UCSF social workers march on the boss, call out disparities in service for vulnerable patients

On July 20, UCSF campus social workers marched on our department leadership to deliver a petition and draw attention to the growing turnover and inequity that is impacting services and the vulnerable clients who depend on us. You can read the petition we delivered by clicking here.

Our divisions serve San Francisco's most marginalized identities–engaging clients across categories of race, gender, sexual orientation, ethnicity, country of origin, and class who are often excluded or underserved by other systems of care. Inadequate compensation for these social workers only deepens disparities in services that these clients receive.

Check out a video recapping the action on Instagram, Facebook, and Twitter. Please be sure to like and share to help us spread the word.

Sometimes, a social worker is the only person in someone's life who they can trust. Retaining our exceptional staff is not a luxury but a necessity. When UCSF doesn't retain staff, or when workers are holding down multiple jobs just to get by, it's our clients who ultimately suffer—and the people we serve often belong to San Francisco's most vulnerable communities.

Excerpted data:
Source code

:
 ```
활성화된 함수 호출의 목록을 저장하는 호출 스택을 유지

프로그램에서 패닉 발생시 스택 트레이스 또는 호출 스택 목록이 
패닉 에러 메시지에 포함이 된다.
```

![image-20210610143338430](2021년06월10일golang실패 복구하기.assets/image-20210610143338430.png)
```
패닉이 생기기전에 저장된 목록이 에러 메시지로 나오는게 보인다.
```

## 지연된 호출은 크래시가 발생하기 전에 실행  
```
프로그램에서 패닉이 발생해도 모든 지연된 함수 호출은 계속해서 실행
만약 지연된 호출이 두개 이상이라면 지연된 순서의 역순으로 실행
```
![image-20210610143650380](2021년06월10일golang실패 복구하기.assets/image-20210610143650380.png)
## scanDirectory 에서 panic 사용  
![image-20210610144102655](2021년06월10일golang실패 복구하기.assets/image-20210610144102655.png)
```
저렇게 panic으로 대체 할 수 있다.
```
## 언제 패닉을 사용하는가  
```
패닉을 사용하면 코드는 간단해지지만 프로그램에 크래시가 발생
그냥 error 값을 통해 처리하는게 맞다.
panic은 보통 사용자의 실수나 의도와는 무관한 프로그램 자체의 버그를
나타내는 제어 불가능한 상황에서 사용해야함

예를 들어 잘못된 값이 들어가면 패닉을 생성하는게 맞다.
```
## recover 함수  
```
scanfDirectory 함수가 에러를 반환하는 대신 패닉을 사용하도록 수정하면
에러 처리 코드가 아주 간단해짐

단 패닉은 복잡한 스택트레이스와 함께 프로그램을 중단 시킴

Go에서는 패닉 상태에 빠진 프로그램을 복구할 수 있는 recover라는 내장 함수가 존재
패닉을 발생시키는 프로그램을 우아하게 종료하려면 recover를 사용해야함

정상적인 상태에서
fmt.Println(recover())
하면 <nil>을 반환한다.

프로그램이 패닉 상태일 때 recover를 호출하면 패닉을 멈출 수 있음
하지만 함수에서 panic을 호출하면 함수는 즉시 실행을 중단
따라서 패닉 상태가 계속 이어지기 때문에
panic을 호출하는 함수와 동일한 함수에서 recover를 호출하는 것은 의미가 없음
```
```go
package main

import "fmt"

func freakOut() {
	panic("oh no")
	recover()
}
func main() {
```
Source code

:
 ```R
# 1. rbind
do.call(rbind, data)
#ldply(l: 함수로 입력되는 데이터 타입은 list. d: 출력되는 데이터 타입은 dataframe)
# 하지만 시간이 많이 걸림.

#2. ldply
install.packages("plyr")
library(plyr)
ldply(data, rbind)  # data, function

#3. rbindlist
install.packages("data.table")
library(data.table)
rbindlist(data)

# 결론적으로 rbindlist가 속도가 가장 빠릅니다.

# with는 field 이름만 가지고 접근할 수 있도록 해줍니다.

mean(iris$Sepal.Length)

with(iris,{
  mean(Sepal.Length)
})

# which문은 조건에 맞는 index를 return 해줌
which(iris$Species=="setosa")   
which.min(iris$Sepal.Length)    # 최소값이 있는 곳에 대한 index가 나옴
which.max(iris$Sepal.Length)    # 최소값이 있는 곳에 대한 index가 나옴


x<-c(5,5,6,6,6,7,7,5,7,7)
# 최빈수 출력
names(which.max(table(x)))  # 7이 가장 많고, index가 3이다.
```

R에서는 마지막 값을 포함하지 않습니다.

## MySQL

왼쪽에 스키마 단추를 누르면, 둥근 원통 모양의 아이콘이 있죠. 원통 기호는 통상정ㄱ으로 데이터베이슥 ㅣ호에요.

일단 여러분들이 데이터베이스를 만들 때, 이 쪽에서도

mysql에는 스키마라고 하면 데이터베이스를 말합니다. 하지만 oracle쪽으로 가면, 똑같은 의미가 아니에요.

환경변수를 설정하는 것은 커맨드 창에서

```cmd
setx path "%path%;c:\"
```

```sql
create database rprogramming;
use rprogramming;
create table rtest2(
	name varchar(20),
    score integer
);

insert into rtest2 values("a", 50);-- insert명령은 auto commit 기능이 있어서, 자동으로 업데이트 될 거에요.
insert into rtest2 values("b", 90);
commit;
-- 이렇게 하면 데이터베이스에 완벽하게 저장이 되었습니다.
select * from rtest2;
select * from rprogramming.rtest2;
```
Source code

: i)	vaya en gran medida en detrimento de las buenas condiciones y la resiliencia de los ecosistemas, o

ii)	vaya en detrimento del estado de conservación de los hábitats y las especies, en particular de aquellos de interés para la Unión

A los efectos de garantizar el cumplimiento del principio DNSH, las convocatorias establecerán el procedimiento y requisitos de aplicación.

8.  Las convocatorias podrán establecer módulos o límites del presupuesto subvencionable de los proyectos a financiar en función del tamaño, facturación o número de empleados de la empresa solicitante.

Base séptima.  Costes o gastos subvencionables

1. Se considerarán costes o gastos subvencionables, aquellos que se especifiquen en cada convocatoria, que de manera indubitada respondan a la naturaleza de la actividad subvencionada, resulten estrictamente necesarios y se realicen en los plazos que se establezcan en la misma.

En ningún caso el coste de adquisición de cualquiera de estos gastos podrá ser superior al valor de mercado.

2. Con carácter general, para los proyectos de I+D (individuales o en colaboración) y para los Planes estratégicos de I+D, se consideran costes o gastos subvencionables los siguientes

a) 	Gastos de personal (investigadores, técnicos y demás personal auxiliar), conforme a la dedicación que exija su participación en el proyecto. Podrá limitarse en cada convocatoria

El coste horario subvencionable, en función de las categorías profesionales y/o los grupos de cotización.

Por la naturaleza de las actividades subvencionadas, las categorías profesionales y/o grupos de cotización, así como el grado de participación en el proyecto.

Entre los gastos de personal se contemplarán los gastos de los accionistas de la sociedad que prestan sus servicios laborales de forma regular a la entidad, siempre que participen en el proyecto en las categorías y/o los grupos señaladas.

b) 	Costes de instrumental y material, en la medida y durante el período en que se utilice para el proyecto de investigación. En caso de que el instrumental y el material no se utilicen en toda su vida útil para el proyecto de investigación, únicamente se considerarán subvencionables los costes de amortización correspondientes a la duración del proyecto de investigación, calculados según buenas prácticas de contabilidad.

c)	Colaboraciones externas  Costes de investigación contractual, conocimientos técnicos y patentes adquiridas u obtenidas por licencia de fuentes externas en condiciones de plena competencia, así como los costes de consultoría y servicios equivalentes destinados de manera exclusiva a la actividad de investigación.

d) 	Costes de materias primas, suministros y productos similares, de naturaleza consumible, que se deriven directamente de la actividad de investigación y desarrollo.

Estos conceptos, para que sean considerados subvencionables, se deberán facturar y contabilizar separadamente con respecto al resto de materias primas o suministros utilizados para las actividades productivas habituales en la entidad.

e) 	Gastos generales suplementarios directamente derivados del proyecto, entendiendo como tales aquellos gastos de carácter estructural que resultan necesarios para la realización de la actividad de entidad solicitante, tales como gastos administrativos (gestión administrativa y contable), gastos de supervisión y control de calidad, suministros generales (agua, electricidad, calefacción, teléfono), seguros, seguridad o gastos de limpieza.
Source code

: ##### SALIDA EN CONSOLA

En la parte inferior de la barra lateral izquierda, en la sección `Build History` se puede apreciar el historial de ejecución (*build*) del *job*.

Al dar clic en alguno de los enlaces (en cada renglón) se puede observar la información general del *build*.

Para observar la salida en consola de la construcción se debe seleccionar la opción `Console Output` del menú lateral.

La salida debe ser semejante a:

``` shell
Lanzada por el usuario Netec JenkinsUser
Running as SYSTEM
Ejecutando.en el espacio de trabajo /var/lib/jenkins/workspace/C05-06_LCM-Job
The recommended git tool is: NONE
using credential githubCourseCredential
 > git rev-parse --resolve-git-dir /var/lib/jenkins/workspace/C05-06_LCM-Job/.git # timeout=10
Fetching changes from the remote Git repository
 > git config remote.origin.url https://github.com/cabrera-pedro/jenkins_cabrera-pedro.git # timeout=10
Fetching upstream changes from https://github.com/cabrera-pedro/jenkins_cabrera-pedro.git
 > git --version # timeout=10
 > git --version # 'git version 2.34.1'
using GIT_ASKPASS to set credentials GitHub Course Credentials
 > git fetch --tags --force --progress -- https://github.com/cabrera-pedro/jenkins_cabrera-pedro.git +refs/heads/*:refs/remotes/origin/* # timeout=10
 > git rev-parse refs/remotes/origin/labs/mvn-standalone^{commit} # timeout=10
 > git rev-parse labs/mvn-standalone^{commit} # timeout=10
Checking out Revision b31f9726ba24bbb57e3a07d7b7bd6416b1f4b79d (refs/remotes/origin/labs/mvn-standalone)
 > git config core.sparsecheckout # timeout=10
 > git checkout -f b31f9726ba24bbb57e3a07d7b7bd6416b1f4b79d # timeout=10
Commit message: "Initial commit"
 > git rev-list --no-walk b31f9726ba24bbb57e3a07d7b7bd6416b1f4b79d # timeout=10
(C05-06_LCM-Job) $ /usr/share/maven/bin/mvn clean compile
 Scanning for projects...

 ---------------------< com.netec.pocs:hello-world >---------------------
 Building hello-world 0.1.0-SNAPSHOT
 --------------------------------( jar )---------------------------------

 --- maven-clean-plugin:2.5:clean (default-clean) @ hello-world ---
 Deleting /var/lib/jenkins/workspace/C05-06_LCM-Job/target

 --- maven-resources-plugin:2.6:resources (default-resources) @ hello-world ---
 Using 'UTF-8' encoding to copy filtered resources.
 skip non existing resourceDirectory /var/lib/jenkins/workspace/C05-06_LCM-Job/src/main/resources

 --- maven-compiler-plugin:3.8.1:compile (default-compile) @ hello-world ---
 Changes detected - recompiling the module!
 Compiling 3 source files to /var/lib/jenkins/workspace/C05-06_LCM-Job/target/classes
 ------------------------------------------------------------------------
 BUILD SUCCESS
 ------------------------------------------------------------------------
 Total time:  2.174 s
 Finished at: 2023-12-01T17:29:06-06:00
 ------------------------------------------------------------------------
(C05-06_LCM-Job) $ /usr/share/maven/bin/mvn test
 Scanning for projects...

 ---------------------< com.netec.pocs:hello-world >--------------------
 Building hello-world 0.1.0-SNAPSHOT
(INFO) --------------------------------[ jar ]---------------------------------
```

Aim of the task:
Decide whether each statement below agrees with the text on the UCSF social workers' march, answering yes or no and quoting the words of the text that settle it: (a) The social workers delivered a petition to their department leadership on July 20. (b) The text describes keeping its staff as a luxury. (c) The text says the divisions engage clients across categories that include country of origin.

Exercise output:
(a) Yes: "On July 20, UCSF campus social workers marched on our department leadership to deliver a petition"
(b) No: "Retaining our exceptional staff is not a luxury but a necessity."
(c) Yes: "engaging clients across categories of race, gender, sexual orientation, ethnicity, country of origin, and class"